DIRECTIONS FOR THIS TASK:
Each line from the one that contains "Андрей Сапунов 'Дыхание" to the end of the entries must be copied word for word, and only those lines.
****************************************
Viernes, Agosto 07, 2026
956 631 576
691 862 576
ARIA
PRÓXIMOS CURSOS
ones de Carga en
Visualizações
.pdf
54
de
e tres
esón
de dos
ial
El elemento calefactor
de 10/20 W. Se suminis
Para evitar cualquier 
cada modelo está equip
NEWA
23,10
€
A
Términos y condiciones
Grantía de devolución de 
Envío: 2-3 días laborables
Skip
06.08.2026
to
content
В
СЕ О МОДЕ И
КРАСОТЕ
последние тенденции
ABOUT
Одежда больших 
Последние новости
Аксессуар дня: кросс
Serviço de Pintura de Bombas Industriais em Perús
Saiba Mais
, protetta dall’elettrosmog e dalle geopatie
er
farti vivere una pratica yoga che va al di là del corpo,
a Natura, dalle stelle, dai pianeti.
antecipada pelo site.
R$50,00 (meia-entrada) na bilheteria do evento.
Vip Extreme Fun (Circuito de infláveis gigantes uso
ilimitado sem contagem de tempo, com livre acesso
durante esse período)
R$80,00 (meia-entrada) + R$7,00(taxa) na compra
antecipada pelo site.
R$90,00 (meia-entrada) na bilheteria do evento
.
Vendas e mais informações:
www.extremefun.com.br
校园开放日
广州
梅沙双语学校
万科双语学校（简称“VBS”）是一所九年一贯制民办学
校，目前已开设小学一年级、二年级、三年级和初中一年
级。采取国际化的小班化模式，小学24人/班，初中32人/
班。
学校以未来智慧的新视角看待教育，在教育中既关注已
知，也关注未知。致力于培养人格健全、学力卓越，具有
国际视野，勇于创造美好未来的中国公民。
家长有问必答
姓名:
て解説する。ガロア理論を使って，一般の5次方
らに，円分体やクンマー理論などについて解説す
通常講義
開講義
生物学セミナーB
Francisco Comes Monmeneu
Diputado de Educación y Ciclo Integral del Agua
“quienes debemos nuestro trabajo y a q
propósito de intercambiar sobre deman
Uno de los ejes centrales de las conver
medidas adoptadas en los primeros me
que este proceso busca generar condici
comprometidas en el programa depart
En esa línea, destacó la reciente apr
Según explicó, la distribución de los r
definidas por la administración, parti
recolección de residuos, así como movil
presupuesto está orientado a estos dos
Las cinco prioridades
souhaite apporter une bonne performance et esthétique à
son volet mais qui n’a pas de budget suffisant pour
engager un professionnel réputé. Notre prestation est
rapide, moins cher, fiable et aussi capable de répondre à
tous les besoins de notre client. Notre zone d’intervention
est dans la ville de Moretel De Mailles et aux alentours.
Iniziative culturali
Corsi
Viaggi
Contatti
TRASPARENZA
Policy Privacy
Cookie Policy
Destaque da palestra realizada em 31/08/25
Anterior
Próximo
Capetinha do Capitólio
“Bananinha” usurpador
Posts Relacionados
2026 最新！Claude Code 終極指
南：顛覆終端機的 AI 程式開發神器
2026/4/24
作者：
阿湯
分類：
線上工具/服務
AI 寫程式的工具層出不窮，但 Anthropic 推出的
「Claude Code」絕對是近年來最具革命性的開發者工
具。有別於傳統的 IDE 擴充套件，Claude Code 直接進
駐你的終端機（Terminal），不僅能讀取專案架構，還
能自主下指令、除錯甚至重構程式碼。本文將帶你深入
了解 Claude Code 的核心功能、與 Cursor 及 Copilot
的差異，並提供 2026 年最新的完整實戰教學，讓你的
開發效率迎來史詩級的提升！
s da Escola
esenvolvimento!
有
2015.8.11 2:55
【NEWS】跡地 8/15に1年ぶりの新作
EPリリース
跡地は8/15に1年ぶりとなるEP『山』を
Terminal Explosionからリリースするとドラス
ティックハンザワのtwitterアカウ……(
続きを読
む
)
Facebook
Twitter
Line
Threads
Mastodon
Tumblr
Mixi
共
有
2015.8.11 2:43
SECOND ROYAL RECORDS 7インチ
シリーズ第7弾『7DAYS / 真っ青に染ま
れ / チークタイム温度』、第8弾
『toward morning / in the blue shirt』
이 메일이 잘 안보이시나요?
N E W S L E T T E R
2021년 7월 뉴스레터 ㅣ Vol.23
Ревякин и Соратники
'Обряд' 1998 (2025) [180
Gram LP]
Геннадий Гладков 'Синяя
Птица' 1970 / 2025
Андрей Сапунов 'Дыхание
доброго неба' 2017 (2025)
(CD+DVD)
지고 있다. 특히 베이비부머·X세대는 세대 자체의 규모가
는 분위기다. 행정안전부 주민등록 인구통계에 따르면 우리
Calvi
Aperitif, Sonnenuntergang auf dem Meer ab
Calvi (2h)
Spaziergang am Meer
****************************************
REPLY TO THE EXERCISE:
Андрей Сапунов 'Дыхание
доброго неба' 2017 (2025)
(CD+DVD)
지고 있다. 특히 베이비부머·X세대는 세대 자체의 규모가
는 분위기다. 행정안전부 주민등록 인구통계에 따르면 우리
Calvi
Aperitif, Sonnenuntergang auf dem Meer ab
Calvi (2h)
Spaziergang am Meer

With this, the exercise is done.